Islamic endowment institutions should diversify their real estate holdings into government sukuk and other products, Nida Raza, senior vice president of capital markets at Bahrain’s Unicorn Investment Bank BSC, said in telephone interview from Manama.
Real-estate prices have tumbled more than 50 per cent since their 2008 peak in Dubai and 30 per cent in neighboring Abu Dhabi as banks tightened mortgage lending and speculators fled the market. Property is used as collateral for Shariah-compliant bonds, which are backed by assets and pay a share of profit instead of interest.
“The demise of real estate in the global market has woken a lot of people up,” Raza said. “For the awqaf, a long-term investment meant real estate, but as more and more products are realised in the Gulf region, more longer-dated sukuk and sukuk funds, you’ll start seeing the diversification from the endowment fund perspective.”

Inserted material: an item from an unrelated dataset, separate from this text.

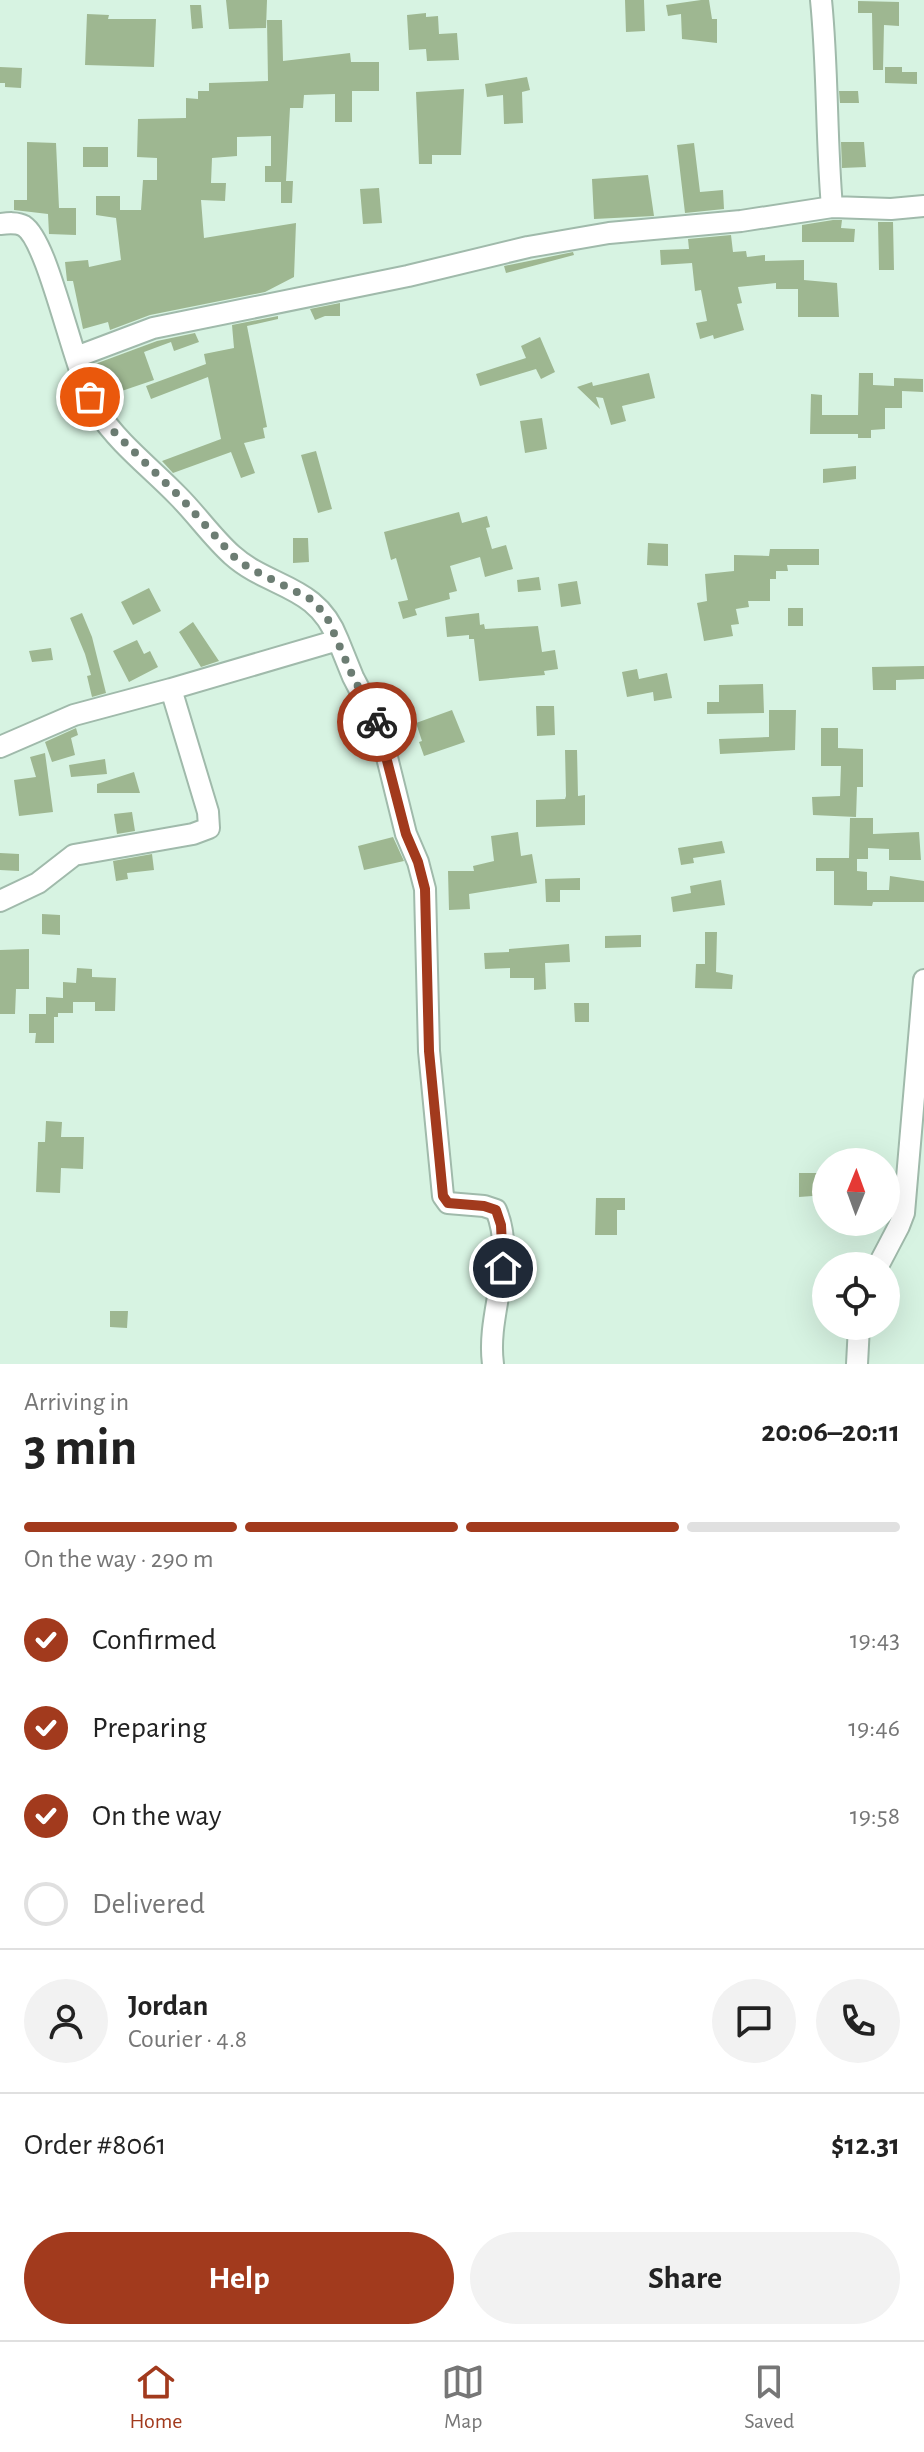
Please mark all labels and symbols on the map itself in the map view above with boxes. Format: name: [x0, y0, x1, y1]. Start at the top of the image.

Global sales of Islamic bonds fell 29 per cent to $13.7 billion this year from the same period in 2009, according to data compiled by Bloomberg. Shariah-compliant bonds returned 12 per cent this year, according to the HSBC/Nasdaq Dubai US Dollar Sukuk Index, compared with a 15.5 per cent gain in developing markets, JPMorgan Chase & Co’s EMBI Global Diversified Index shows.
As much as 80 per cent of assets owned by Islamic endowments are donated real estate, Ernst & Young’s Nazim said. Islamic mutual funds account for 5.5 per cent of the estimated $939 billion Shariah-compliant industry, according to the company’s May report.